2 - Compete ainda ao tribunal colectivo julgar os processos que, não devendo ser julgados pelo tribunal singular, respeitarem a crimes:

a) Dolosos ou agravados pelo resultado, quando for elemento do tipo a morte de uma pessoa e não devam ser julgados em processo sumário; ou

b) Cuja pena máxima, abstratamente aplicável, seja superior a 5 anos de prisão mesmo quando, no caso de concurso de infrações, seja inferior o limite máximo correspondente a cada crime e não devam ser julgados em processo sumário».

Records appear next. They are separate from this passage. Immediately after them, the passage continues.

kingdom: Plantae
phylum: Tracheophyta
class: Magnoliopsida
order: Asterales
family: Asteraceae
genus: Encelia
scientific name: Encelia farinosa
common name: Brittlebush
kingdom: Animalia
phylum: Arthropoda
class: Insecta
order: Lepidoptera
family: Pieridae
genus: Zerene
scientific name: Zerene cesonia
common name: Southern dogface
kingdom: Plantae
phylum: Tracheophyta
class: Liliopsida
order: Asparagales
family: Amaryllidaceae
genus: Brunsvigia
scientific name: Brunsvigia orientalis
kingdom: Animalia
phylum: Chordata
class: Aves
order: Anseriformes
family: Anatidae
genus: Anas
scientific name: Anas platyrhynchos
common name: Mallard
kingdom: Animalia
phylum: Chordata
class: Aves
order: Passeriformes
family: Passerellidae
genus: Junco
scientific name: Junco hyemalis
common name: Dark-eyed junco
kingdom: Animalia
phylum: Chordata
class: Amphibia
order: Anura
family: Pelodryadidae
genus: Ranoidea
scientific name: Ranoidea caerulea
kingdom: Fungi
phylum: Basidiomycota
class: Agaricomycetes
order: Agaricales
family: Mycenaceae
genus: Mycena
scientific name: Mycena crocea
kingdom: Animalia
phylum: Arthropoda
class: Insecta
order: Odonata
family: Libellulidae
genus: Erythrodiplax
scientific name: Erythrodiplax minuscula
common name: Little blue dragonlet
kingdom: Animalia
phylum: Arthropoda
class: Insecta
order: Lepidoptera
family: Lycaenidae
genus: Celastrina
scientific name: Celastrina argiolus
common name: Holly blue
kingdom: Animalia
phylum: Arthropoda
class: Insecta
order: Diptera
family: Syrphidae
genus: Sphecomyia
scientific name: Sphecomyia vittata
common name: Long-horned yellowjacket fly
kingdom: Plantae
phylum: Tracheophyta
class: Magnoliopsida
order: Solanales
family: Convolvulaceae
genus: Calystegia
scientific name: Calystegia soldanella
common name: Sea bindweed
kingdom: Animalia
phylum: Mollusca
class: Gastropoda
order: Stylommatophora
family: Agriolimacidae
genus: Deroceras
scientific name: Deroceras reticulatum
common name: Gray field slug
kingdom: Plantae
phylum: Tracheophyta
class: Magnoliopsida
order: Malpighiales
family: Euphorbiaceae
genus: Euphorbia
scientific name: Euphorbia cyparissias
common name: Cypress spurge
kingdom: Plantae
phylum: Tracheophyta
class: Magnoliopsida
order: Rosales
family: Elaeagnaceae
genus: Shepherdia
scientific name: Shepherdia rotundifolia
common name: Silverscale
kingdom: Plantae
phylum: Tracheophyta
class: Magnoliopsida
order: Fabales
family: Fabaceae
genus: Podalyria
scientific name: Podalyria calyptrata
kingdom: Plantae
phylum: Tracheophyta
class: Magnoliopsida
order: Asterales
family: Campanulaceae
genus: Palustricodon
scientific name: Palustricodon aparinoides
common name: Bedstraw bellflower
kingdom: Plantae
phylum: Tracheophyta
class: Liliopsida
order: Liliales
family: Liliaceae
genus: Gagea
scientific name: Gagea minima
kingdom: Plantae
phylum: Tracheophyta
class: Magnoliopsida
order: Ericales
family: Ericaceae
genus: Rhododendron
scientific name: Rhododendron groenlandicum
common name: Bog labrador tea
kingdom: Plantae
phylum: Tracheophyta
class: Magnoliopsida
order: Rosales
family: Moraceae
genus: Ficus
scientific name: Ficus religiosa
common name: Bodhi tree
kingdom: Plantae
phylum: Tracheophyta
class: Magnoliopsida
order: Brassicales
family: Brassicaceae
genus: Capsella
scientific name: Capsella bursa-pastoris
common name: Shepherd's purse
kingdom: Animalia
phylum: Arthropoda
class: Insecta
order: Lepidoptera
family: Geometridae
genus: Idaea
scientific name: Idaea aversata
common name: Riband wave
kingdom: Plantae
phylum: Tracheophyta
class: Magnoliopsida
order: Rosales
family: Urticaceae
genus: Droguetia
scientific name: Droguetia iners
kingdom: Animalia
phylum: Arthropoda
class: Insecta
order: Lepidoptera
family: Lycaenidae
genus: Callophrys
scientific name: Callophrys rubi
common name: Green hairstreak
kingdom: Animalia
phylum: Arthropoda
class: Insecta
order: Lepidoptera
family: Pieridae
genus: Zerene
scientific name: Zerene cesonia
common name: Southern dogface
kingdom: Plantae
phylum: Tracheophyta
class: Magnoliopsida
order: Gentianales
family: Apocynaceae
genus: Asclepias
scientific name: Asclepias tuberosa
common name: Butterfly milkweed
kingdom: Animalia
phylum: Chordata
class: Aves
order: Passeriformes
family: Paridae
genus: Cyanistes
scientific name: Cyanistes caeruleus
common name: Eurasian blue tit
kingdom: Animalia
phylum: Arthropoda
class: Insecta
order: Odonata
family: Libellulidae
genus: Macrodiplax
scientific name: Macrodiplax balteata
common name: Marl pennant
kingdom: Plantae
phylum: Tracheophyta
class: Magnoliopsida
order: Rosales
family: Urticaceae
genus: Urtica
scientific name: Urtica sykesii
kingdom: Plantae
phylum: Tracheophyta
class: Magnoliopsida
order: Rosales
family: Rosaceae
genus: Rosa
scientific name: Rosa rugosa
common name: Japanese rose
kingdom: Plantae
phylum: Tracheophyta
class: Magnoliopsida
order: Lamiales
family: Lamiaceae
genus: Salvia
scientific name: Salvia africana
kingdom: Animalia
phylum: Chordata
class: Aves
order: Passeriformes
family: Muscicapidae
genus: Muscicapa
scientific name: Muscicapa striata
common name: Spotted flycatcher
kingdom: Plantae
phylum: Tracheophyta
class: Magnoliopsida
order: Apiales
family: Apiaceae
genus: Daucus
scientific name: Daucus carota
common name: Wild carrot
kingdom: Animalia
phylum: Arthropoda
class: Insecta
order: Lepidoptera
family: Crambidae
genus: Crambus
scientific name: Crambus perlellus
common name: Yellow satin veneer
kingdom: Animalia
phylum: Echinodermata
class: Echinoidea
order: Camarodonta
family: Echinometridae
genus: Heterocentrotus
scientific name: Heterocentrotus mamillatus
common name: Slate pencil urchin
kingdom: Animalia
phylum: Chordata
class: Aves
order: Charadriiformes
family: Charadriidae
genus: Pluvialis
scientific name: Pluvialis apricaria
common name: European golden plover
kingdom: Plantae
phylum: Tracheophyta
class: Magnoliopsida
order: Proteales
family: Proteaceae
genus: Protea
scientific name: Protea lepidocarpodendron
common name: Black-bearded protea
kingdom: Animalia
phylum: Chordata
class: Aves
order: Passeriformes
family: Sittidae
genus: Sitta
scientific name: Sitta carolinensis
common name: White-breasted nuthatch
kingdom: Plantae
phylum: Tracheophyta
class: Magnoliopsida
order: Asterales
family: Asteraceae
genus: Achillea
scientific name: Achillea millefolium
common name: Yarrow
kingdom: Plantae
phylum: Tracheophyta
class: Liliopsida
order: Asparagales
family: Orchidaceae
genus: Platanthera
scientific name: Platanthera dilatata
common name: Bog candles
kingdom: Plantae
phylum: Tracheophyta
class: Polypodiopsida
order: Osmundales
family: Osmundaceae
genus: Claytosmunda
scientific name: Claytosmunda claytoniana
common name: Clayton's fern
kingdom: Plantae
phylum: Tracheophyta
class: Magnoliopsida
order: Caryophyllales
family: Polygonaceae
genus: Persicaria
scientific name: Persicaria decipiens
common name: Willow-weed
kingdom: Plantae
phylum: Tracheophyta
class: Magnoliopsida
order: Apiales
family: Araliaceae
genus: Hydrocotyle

Por sua vez, estatui o artigo 471.º do mesmo corpo normativo:

«1 - Para o efeito do disposto nos n.ºs 1 e 2 do artigo 78.º do Código Penal é competente, conforme os casos, o tribunal colectivo ou o tribunal singular. É correspondentemente aplicável a alínea b) do n.º 2 do artigo 14.º.

2 - (…)».

E o artigo seguinte:

«1 - Para o efeito do disposto no n.º 2 do artigo 78.º do Código Penal, o tribunal designa dia para a realização da audiência ordenando, oficiosamente ou a requerimento, as diligências que se lhe afigurem necessárias para a decisão.

2 - É obrigatória a presença do defensor e do Ministério Público, a quem são concedidos quinze minutos para alegações finais. O tribunal determina os casos em que o arguido deve estar presente».

Assim, de acordo com as regras do artigo 472.º, quando há conhecimento superveniente do concurso, o tribunal competente deve proceder a uma audiência.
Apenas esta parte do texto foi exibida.